Lalu apa solusi yang ditawarkan?
- Alokasi APBN sebesar 20% yang sebenarnya sangat kecil ini, harus dialokasikan dengan benar, jangan dikorupsi lagi. Bukankah sudah banyak tayangan-tayangan dari TV yang memperlihatkan banyaknya bangunan-bangunan sekolah yang sudah tidak layak pakai.
- melakukan pemotongan gaji untuk pejabat-pejabat tinggi dan dana tersebut dialokasikan untuk pendidikan. Banyak pejabat-pejabat kita memiliki pundi-pundi pribadi melalui bisnis pribadi mereka, belum lagi tunjangan-tunjangan yang mereka terima. Salah satu contohnya adalah tunjangan rumah dinas bagi anggota dewan yang bernilai puluhan juta per bulan per orang. Apa mereka semua belum punya rumah? Sehingga harus mendapat uang dari negara yang dipungut dari pajak rakyat untuk membeli rumah, padahal rakyat kita bodoh-bodoh dan miskin. Ini bukti ketidakpekaan para pejabat negara kita, yang terus-menerus minta difasilitasi, padahal rakyatnya bodoh-bodoh dan miskin.
- Perusahaan-perusahaan besar harus dikenakan pajak khusus dan dana tersebut dialokasikan untuk biaya pendidikan.
- Para Investor-investor asing yang masuk ke Indonesia harus terlibat dalam pembinaan dan pembangunan sekolah-sekolah.
- Mengusut kasus-kasus korupsi dalam sektor pendidikan khususnya dan memberi ganjaran yang seberat-beratnya.
- Harus ada standar baru tentang kualitas pendidikan kita, dari segi kemampuan dan kreativitas siswa.
- Mengajak semua element masyarakat untuk mengadakan pengawasan terhadap sistem pendidikan kita. Semua ini tentunya hanya berupa saran saja, langkah yang lebih penting ada di tangan pemerintah kita sebagai pengambil dan pelaksana kebijakan.
Sebagai umat Kristen kita semestinya harus menjadi seperti Yesus. Bukankah Yesus telah memberikan teladan yang sangat jelas kepada kita tentang suatu model pendidikan yang membebaskan. Yesus mendidik para muridnya dengan langsung membuat mereka bersentuhan dengan realitas masyarakat. Para murid tidak dijauhkan dari realitas sosial yang ada, melainkan para murid dibuat bersentuhan langsung dengan mengutus mereka ke tengah-tengah masyarakat. Yesus juga tidak menekan kesadaran para murid. Bahkan cendrung Yesus mengoptimalkan potensi yang dimiliki oleh para murid untuk terjun langsung dalam pelayanan-pelayanan yang dilakukan oleh Yesus untuk memberitakan Kerajaan Allah dan membebaskan umat manusia dari kuasa dosa.

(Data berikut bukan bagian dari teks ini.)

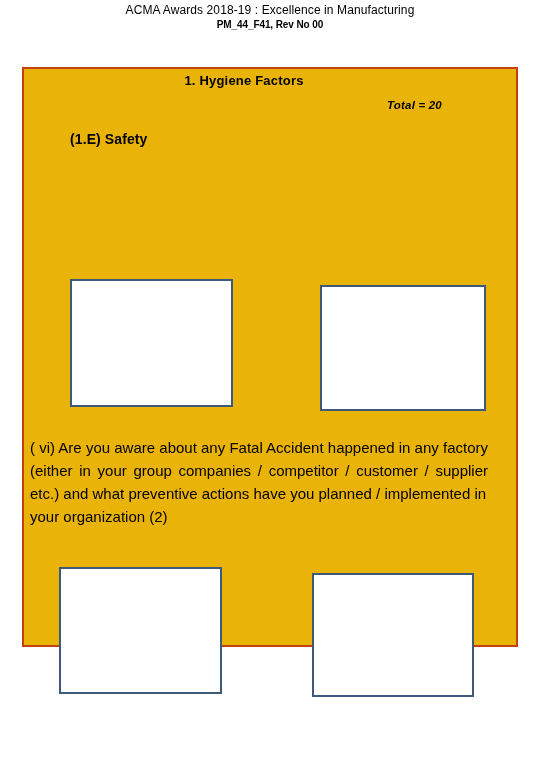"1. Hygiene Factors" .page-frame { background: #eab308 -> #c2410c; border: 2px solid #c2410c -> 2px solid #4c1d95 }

Dengan demikian, tugas kita adalah melanjutkan apa yang Yesus telah lakukan sebelumnya. Saya sangat menyesalkan sekolah-sekolah yang didirikan oleh yayasan Kristen yang kemudian menarik pungutan-pungutan dari siswanya yang ternyata sangat memberatkan siswa tersebut. Lebih parahnya lagi iuran-iuran ini ternyata tidak punya relevansi dengan mutu pendidikannya. Misalnya di salah satu sekolah Kristen, para siswanya diharuskan untuk membeli buku tulis khusus yang telah diberi lambang sekolah tersebut, katanya untuk menjaga identitas sekolah. Apakah tanpa buku tulis yang harganya cukup mahal tersebut, para siswa tidak dapat menulis? Belum lagi sikap gereja yang acuh tak acuh dengan hal ini. Angaran gereja lebih dialokasikan pada kegiatan-kegiatan yang bersifat ritus keagamaan dan nomor dua setelah itu adalah anggaran rapat gereja. Semestinya gereja lebih terlibat secara aktif dalam program-program nyata untuk mencerdaskan masyarakat Indonesia, misalnya dengan beasiswa-beasiswa. Jika saja sepertiga dari anggaran perayaan Natal dialokasikan untuk beasiswa pendidikan anak-anak jemaat maka anggaran tersebut dapat digunakan untuk biaya sekolah atau kuliah bagi anak jemaat yang kurang mampu.